Thank you for pointing out checking safety invariants, since I realize now that the safety of this function requires that table have the correct number of entries. Since one could pass in an empty table without violating any of the listed constraints, causing UB, the restrictions are much more strict. More realistically, one might simply use the wrong table which happens to be too small, leading to UB. This would also make functions that call it such as linear_to_encoded_u8 also unsafe, since it does not ensure this constraint.

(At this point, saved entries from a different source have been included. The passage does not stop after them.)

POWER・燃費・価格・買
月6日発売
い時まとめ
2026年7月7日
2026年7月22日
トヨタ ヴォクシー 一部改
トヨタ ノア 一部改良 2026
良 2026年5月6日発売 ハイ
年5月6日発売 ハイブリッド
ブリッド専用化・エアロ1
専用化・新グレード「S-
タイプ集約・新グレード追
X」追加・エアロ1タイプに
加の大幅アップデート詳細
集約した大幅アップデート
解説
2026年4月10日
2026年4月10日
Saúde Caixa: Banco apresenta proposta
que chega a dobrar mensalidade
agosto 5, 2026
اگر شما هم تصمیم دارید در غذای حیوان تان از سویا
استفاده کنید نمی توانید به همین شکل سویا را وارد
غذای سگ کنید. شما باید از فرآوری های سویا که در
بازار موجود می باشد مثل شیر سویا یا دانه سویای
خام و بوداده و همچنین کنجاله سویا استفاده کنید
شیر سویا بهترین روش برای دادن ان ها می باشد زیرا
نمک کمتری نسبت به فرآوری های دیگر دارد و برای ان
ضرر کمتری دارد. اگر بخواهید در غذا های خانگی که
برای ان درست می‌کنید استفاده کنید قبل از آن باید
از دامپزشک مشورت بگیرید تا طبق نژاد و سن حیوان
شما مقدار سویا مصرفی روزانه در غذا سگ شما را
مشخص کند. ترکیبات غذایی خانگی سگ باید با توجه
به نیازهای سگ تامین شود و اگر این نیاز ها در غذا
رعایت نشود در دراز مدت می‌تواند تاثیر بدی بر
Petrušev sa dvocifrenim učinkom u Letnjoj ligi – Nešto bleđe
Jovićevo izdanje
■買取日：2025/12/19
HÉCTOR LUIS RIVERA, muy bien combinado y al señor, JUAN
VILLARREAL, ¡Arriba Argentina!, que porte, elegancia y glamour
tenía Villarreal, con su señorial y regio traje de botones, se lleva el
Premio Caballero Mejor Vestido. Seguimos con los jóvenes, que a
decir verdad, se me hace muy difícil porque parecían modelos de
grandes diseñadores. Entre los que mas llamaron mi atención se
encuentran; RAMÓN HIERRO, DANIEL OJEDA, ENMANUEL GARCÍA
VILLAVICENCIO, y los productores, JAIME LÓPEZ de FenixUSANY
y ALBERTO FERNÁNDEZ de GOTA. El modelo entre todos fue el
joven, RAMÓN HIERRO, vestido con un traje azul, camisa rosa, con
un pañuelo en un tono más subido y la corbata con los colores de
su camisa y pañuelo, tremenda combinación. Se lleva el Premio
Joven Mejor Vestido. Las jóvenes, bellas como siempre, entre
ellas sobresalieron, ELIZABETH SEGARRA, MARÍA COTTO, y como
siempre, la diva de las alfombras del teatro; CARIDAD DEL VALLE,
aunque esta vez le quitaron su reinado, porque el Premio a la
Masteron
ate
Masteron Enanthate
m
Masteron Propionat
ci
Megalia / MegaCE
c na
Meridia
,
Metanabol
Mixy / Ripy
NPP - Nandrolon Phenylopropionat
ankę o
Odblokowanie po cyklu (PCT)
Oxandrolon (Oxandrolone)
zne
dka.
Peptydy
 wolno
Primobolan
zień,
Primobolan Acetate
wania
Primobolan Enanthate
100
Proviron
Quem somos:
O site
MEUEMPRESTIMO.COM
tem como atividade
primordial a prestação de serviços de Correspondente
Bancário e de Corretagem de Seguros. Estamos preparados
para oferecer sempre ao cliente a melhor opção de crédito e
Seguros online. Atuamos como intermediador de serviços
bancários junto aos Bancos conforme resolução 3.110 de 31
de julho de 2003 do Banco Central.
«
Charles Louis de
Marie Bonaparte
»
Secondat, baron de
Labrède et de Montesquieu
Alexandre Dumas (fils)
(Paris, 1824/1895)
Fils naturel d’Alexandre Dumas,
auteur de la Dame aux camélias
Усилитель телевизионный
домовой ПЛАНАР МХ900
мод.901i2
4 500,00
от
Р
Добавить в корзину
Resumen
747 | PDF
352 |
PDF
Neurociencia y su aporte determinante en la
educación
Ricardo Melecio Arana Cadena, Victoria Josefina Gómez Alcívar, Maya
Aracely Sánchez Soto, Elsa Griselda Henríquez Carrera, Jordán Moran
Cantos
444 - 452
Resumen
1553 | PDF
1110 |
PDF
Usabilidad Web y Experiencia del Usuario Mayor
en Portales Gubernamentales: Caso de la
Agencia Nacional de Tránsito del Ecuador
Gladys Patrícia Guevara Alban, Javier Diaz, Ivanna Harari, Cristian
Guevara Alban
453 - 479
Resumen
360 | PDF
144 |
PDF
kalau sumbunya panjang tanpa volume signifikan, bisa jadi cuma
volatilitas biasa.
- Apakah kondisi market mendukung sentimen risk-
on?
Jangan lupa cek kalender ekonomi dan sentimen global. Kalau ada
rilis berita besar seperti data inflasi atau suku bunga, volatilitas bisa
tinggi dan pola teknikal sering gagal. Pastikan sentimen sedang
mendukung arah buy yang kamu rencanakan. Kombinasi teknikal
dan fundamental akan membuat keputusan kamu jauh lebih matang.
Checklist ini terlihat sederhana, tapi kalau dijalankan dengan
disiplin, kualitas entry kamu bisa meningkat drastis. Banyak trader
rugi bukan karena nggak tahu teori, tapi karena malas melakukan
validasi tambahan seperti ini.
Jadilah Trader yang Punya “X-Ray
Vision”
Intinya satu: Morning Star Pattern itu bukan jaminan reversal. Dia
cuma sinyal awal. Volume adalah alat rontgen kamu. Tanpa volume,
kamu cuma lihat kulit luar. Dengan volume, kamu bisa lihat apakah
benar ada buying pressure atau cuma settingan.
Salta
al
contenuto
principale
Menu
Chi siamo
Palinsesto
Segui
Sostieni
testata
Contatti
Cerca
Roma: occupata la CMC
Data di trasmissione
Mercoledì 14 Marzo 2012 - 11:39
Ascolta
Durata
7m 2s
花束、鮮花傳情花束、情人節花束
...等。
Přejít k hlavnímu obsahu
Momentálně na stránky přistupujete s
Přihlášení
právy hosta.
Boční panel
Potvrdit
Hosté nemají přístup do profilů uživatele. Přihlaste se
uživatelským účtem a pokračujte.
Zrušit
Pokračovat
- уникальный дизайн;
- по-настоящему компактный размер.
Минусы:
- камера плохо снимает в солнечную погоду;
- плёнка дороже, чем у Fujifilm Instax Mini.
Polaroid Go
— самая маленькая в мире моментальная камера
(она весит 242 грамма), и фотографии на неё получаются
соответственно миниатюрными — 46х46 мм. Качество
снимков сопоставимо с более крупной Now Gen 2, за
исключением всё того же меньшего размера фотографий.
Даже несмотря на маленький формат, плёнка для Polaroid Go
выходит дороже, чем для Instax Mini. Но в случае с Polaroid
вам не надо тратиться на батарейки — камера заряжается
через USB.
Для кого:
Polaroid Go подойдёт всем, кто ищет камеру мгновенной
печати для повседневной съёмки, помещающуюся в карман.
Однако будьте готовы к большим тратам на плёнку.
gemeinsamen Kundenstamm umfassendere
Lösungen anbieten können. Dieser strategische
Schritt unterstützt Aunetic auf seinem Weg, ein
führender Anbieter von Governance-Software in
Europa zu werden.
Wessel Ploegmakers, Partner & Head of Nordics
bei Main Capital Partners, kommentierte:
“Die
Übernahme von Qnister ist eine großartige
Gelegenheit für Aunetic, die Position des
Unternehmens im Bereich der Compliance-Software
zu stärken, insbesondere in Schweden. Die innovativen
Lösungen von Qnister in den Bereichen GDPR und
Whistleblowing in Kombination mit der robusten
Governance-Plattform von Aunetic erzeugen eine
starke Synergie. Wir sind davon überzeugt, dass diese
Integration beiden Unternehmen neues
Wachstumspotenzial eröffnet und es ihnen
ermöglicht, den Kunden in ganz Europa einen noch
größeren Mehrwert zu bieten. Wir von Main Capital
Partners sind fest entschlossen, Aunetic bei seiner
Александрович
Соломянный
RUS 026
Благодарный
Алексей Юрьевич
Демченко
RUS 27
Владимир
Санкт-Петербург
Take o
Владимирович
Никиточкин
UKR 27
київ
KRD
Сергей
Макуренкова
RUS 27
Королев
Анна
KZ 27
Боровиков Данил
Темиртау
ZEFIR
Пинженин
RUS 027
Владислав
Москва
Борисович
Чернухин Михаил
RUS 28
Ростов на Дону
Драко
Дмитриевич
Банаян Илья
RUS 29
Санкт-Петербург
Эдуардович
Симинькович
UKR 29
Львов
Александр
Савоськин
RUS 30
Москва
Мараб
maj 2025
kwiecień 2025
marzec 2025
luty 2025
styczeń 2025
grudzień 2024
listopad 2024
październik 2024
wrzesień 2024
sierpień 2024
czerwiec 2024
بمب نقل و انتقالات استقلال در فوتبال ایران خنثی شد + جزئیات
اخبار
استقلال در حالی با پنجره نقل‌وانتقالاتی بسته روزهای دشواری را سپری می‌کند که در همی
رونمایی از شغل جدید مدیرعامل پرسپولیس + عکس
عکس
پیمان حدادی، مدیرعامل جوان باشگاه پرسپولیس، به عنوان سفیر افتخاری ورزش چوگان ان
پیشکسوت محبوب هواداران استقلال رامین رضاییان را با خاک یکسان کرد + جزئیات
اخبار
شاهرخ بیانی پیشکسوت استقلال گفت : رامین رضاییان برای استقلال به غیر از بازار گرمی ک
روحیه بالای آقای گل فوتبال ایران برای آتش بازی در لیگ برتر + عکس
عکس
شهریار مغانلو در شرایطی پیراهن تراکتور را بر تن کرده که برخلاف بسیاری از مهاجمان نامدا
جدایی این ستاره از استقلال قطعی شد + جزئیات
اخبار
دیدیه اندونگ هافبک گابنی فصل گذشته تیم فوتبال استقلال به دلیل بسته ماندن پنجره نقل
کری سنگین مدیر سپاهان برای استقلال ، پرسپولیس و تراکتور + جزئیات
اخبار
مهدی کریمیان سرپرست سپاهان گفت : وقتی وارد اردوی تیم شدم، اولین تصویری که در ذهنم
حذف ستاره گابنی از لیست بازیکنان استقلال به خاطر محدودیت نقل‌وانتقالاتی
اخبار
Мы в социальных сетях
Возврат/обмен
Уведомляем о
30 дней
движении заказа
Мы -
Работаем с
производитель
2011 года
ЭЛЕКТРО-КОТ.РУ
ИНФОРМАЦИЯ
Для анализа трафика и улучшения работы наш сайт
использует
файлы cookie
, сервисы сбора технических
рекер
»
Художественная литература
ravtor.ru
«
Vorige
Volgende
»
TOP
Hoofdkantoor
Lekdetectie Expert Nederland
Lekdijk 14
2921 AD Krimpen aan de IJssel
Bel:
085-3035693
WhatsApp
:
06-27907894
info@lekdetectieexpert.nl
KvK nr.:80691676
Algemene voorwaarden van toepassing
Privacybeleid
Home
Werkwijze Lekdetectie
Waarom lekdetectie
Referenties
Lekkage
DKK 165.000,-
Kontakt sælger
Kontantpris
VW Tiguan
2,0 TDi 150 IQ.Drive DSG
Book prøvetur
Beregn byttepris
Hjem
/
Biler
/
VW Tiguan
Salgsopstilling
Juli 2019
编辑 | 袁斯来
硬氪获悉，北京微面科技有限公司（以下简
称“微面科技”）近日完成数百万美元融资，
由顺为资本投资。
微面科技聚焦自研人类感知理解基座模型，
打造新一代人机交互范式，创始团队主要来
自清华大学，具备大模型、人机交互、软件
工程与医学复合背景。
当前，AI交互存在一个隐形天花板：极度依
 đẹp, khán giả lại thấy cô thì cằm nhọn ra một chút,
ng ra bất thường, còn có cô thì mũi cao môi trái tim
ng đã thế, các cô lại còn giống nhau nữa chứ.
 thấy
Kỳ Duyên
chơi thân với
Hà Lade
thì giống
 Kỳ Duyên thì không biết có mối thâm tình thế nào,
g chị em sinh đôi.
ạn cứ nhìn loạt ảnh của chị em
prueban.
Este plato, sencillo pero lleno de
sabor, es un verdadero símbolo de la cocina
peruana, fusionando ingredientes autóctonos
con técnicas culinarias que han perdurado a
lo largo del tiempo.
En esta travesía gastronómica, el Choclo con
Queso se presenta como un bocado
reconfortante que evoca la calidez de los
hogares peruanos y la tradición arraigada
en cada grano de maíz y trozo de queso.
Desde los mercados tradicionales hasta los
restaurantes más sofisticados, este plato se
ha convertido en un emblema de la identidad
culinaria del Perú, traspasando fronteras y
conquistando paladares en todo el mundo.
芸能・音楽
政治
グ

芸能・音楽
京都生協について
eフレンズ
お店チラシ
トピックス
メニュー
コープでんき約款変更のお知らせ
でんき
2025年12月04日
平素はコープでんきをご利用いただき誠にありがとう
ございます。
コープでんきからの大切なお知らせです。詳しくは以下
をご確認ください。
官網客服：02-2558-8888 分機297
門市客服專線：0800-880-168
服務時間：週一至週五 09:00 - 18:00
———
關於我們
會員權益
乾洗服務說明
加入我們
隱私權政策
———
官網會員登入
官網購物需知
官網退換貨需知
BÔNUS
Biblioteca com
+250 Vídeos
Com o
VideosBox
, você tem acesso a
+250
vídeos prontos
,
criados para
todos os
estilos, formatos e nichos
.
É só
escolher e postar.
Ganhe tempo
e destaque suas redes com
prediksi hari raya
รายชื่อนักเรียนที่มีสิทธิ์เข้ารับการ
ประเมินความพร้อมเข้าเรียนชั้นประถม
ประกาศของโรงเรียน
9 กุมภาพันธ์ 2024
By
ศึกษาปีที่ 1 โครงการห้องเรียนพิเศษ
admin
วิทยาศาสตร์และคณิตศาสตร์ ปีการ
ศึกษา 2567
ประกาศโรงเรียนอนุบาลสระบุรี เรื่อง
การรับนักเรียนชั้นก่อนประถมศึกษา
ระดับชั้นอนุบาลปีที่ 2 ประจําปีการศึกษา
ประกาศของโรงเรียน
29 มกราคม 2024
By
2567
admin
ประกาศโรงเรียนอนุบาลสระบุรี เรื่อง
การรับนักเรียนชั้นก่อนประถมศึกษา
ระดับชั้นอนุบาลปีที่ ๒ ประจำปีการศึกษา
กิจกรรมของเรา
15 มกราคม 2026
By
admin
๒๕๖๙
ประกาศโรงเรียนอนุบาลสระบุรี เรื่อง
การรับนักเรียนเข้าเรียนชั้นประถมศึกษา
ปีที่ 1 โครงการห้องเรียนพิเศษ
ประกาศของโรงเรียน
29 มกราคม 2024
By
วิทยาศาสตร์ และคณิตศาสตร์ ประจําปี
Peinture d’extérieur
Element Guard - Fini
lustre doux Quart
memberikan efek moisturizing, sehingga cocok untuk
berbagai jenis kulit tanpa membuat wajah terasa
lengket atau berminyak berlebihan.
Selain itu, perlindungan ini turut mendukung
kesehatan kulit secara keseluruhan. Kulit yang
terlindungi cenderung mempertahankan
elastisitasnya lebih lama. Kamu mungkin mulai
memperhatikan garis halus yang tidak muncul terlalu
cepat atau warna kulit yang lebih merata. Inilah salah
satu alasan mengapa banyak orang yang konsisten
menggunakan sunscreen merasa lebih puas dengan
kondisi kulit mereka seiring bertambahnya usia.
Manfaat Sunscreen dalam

This makes the function much more difficult to document, though. Perhaps having it rely on safety guarantees from GammaLutBuilder would be sufficient, but I'm still not sure of the ideal way to handle this.
There was a problem hiding this comment.
This one isn't public, so the documentation is for us maintainers. The public functions should of course mention it too, where relevant, but I will probably phrase it in a "do not try this at home" kind of way. Essentially, the only supposed table data is the output of the builder for that number type.
There was a problem hiding this comment.
Hmm, yeah, the functions calling this should be marked unsafe too, up until GammaLut::lookup. 😬 Not an amazing API, but I'll hide some of the functions from the documentation for now. I wouldn't recommend anyone to use them directly anyway.
|
Not perfect, but this will have to do for now. Some parts, like array construction, can be improved with a later rust version. Other parts can probably be made better with a cleaner split, but that requires breaking changes. |
This is quite a significant refactor to remove the generated
u16LUT constants and still offer them as a runtime feature. It introducespalette_mathas a more low-level crate that lets us share code between code generation and the main crate. The size of theu16tables were simply too large for them to be sustainable. Instead, it's possible to generate them on demand with theFromLinearLutandIntoLinearLuttypes.